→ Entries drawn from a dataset
┌──

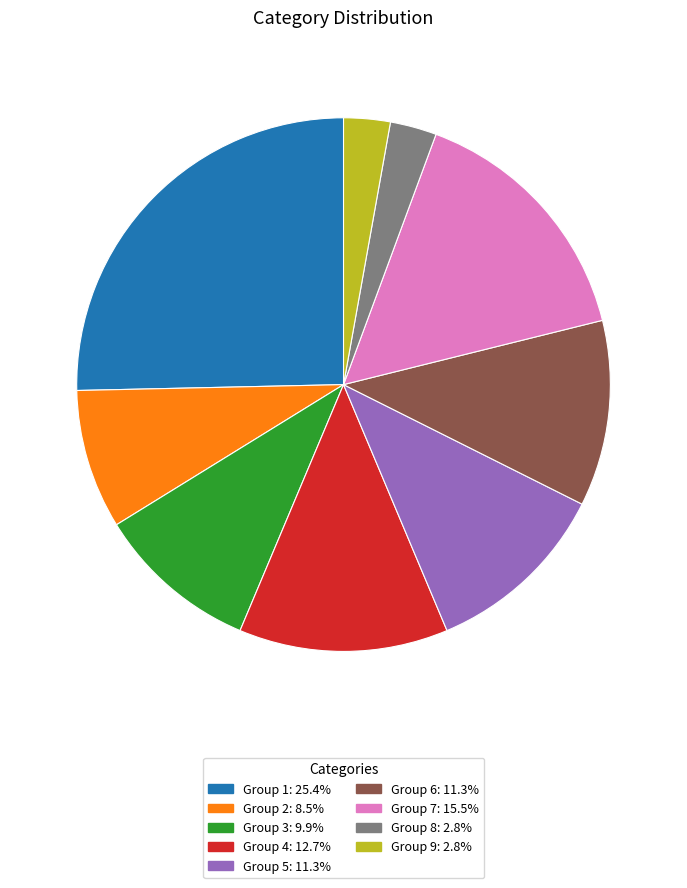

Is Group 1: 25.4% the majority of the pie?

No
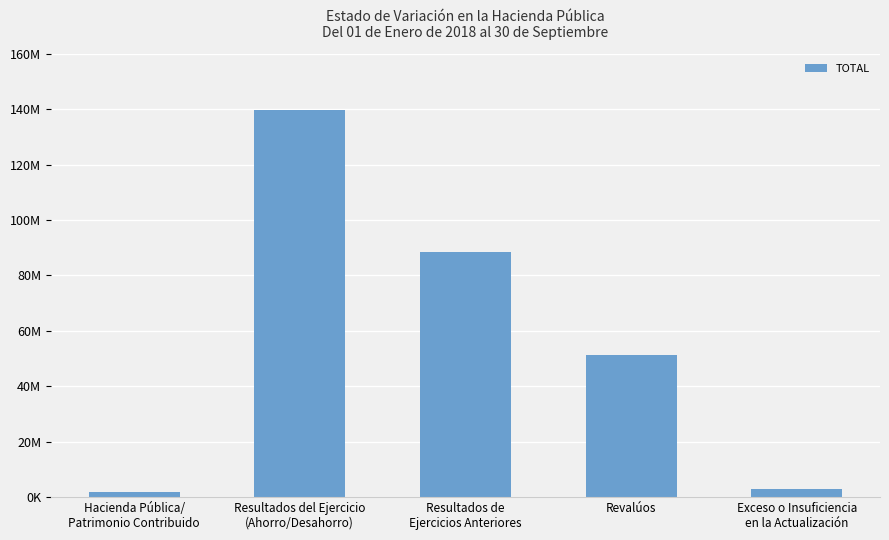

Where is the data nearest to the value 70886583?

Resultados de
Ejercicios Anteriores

└──
┌──

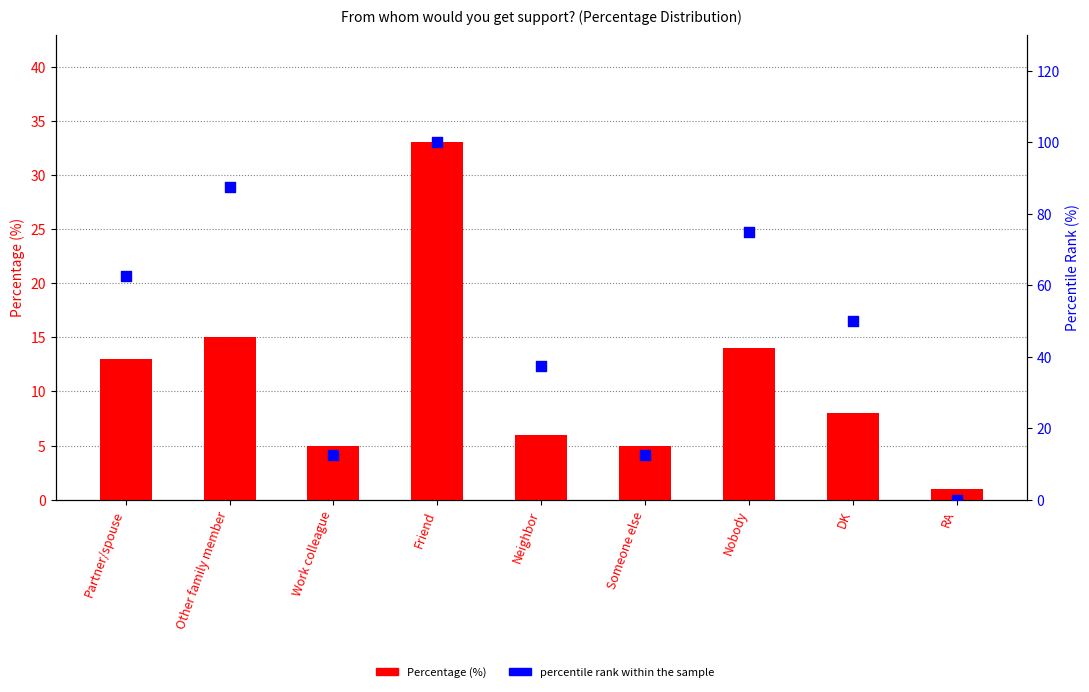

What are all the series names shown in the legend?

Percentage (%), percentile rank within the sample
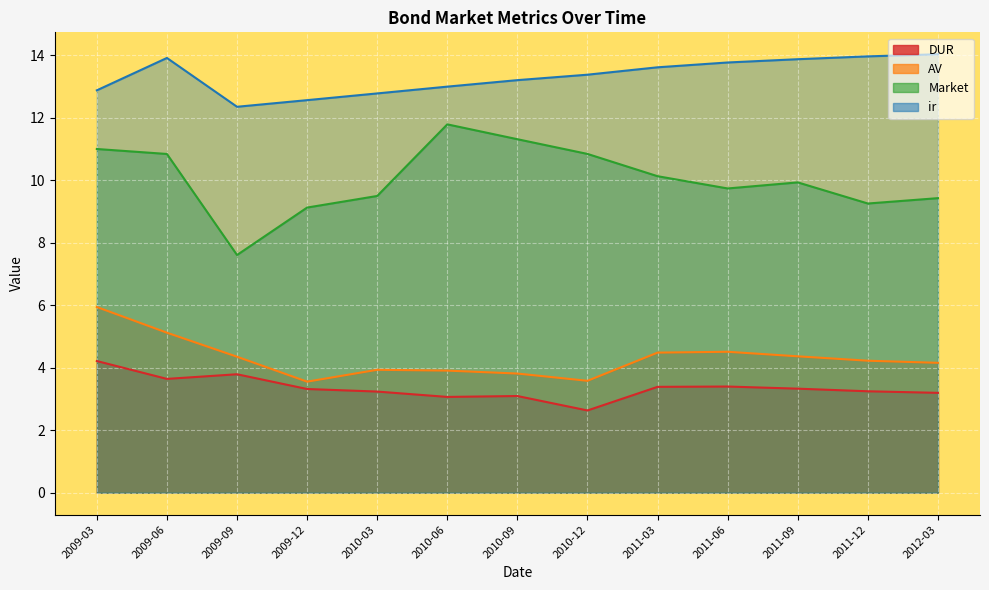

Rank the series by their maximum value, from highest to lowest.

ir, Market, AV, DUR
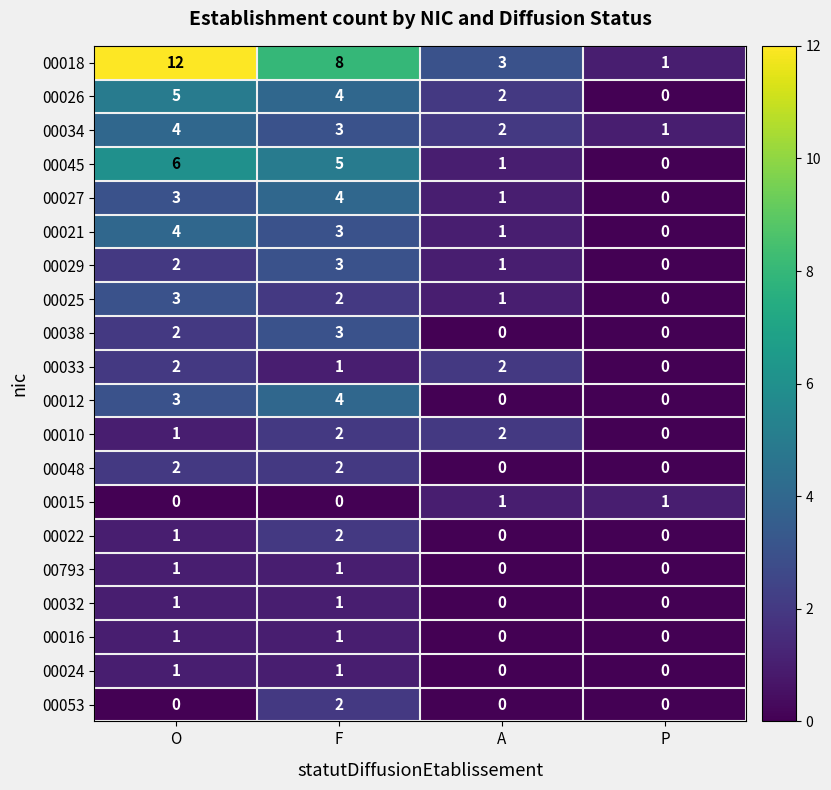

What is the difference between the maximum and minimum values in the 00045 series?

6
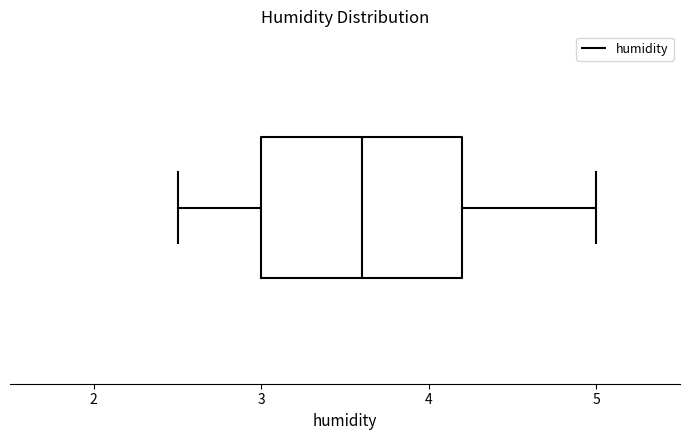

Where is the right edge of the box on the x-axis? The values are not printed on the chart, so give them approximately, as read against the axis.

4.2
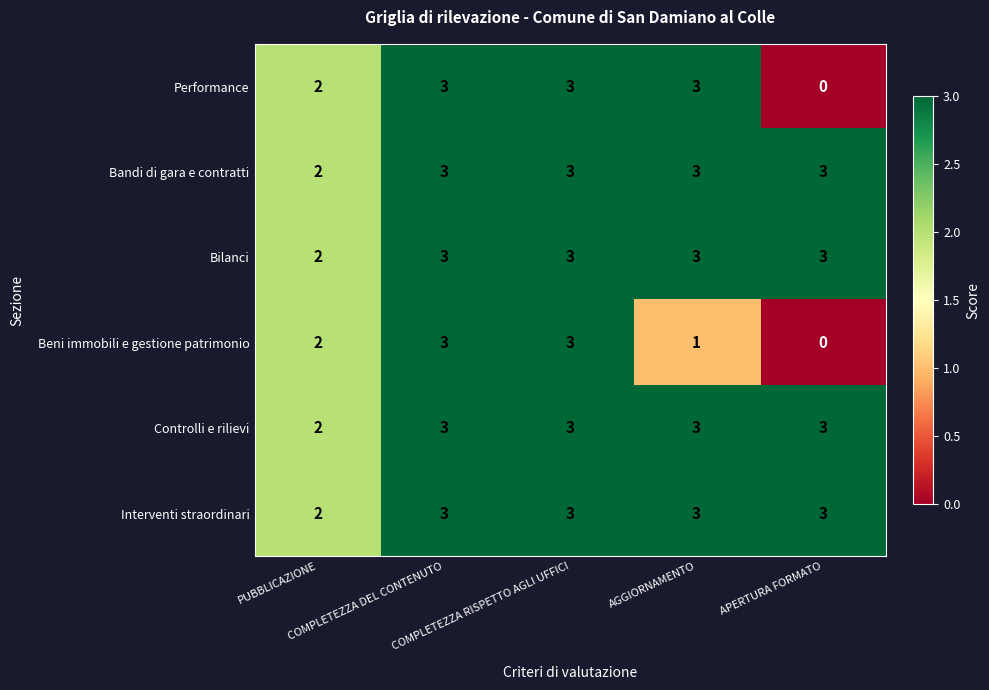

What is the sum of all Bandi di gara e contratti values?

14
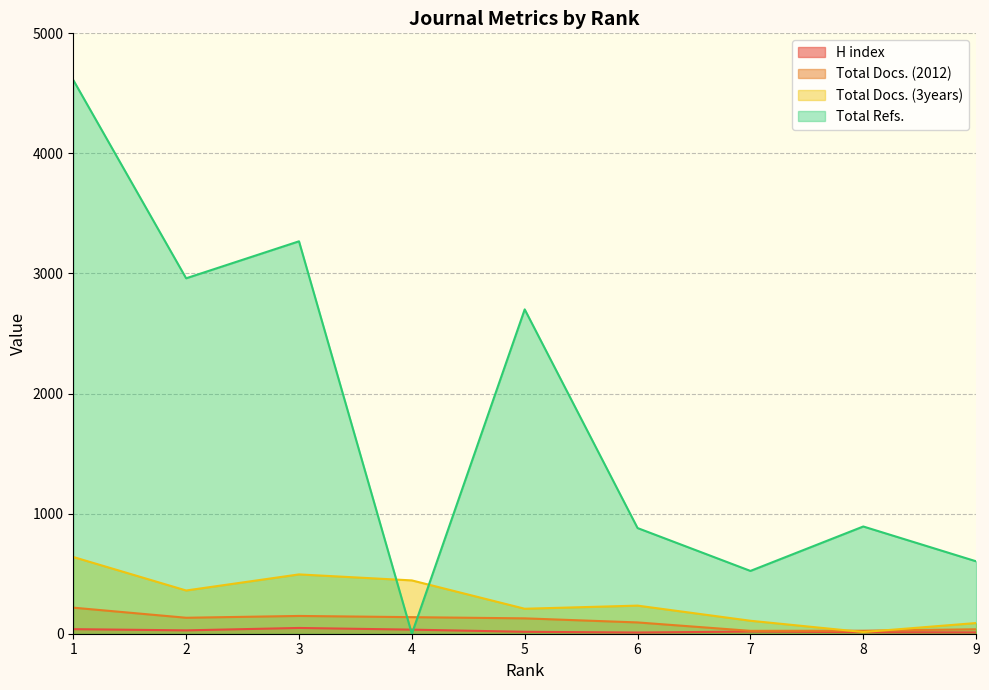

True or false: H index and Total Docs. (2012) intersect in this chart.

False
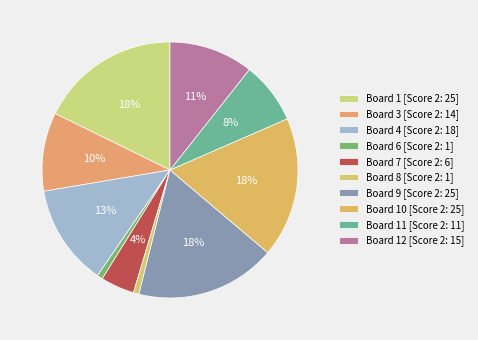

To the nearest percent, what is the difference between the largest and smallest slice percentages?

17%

└──

→ Exercise description
Please rewrite the part of the entries that opens with the line containing "Is Group 1: 25.4% the majority of the pie?" and closes with the line containing "Where is the data", replacing "majority" with "largest share" and keeping everything else unchanged. Leave the pictures out of your answer.

→ Task answer
Is Group 1: 25.4% the largest share of the pie?

No

Where is the data nearest to the value 70886583?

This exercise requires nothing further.